• [YOUR INSTRUCTIONS] For the data that follows, print the line with "align-items: flex-start ->", the line with "background: #c4b5fd ->", and all lines between them, exactly as they stand. Omit pictures and add nothing.

___ DATA FOR THE TASK ___

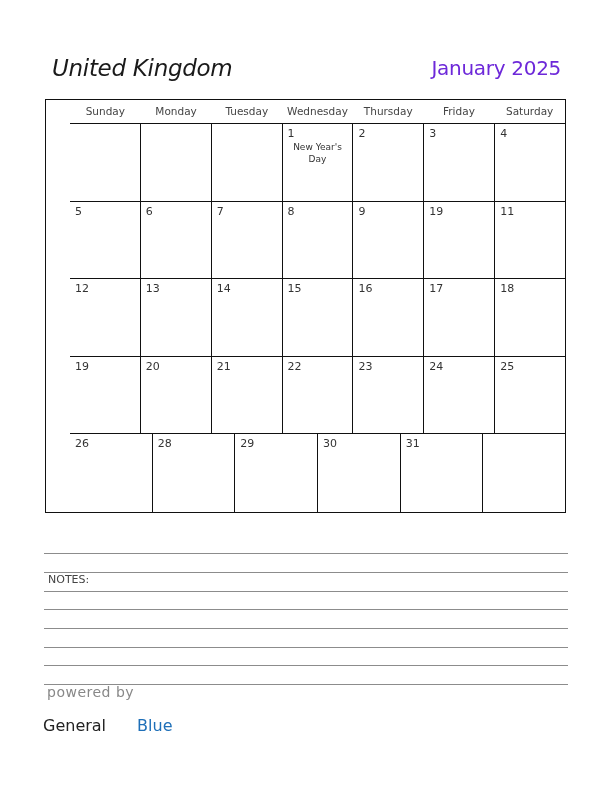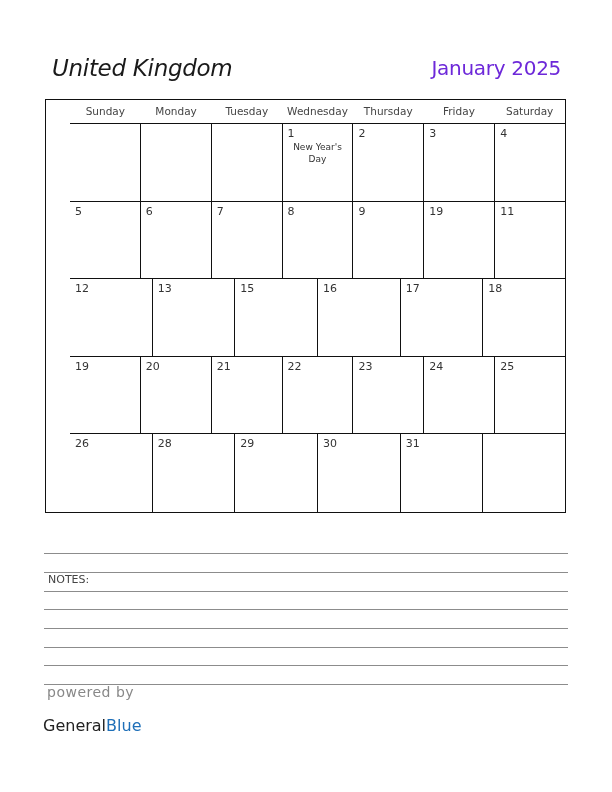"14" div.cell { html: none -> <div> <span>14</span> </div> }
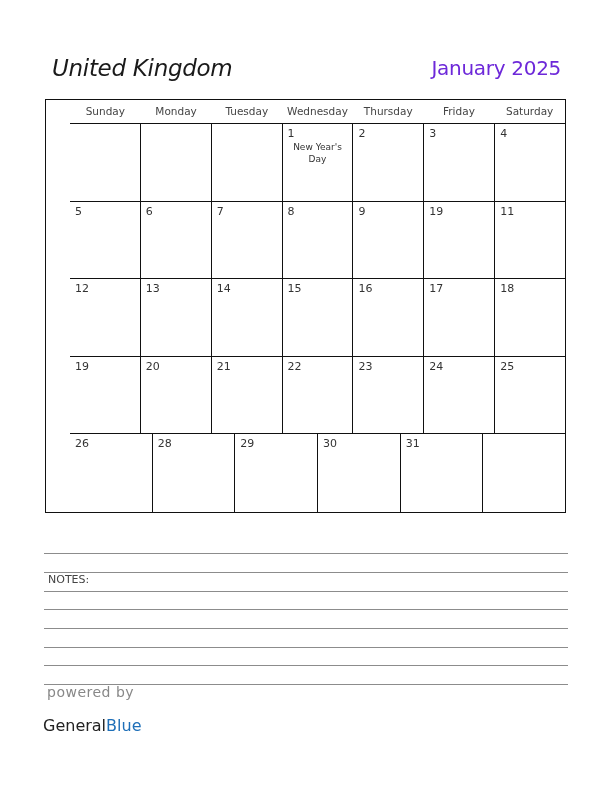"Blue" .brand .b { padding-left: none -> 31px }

___
___ DATA FOR THE TASK ___

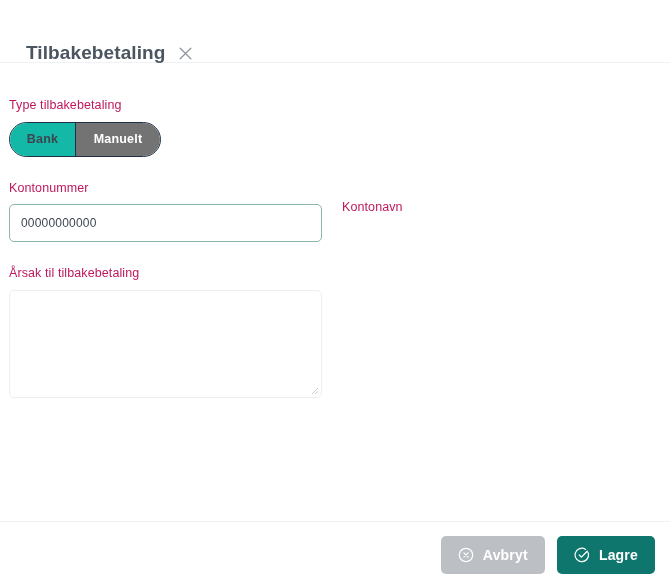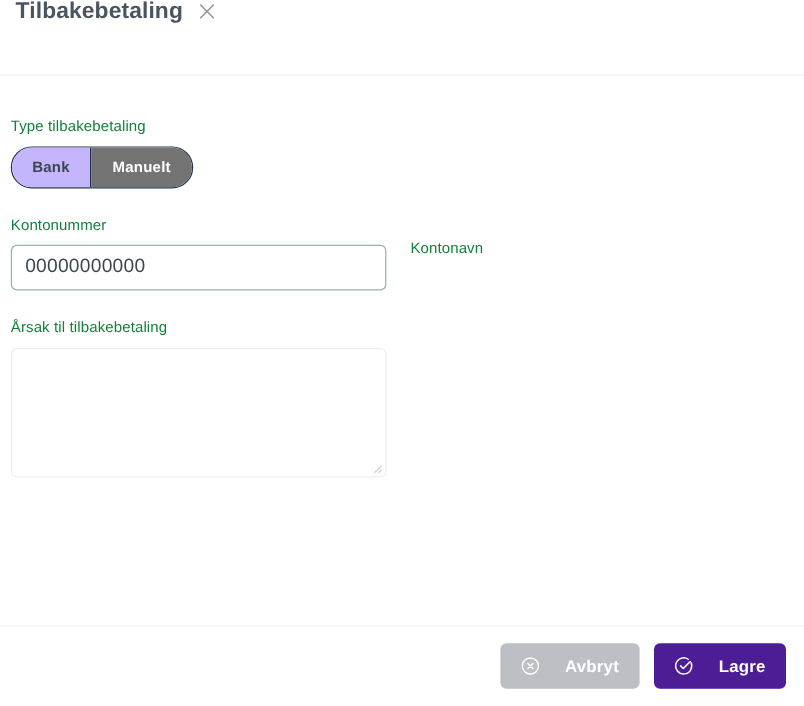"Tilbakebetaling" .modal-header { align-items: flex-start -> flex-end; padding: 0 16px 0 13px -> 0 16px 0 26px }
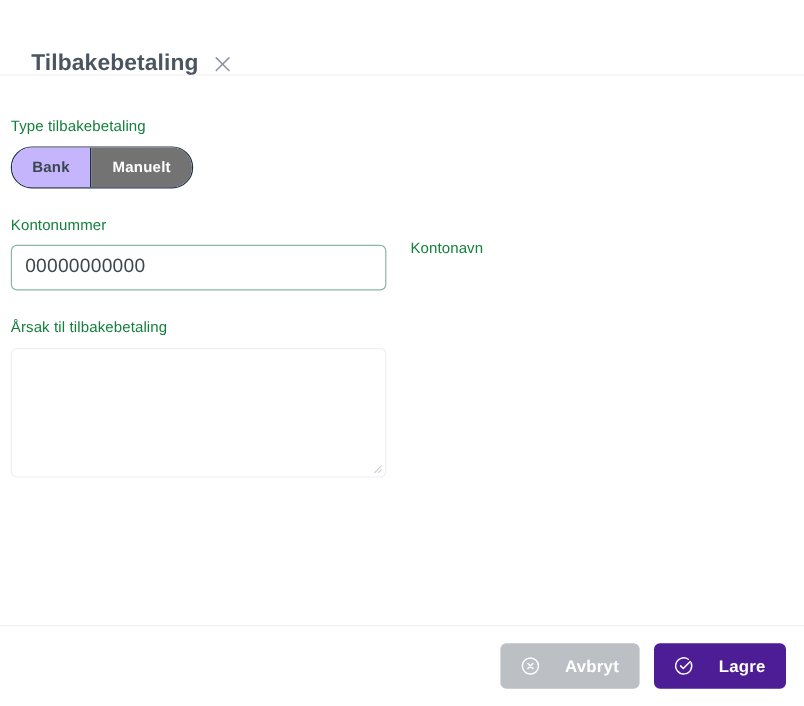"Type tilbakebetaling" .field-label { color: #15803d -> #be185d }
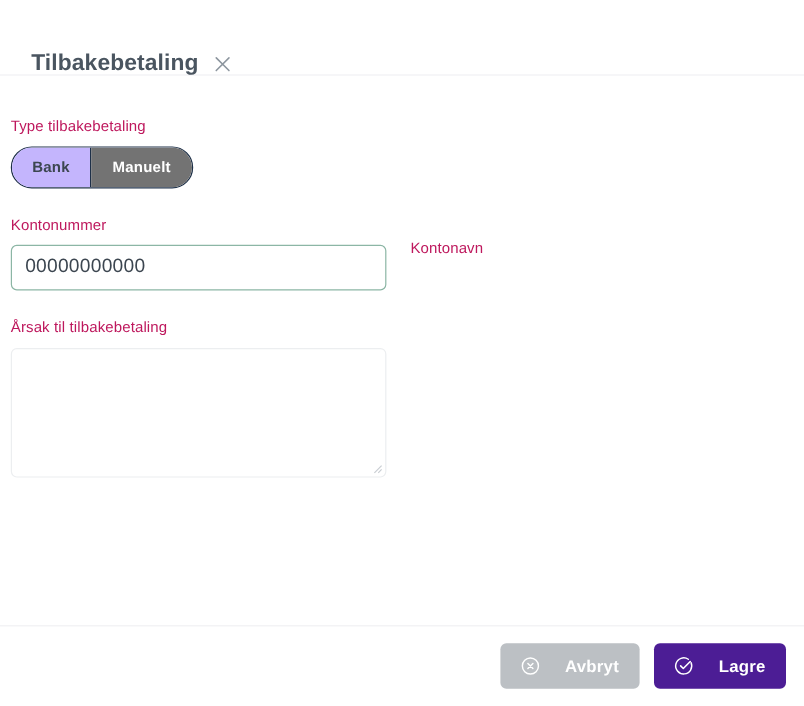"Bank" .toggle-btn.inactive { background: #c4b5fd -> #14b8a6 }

___

• [ANSWER TO THIS PROBLEM]
"Tilbakebetaling" .modal-header { align-items: flex-start -> flex-end; padding: 0 16px 0 13px -> 0 16px 0 26px }
"Type tilbakebetaling" .field-label { color: #15803d -> #be185d }
"Bank" .toggle-btn.inactive { background: #c4b5fd -> #14b8a6 }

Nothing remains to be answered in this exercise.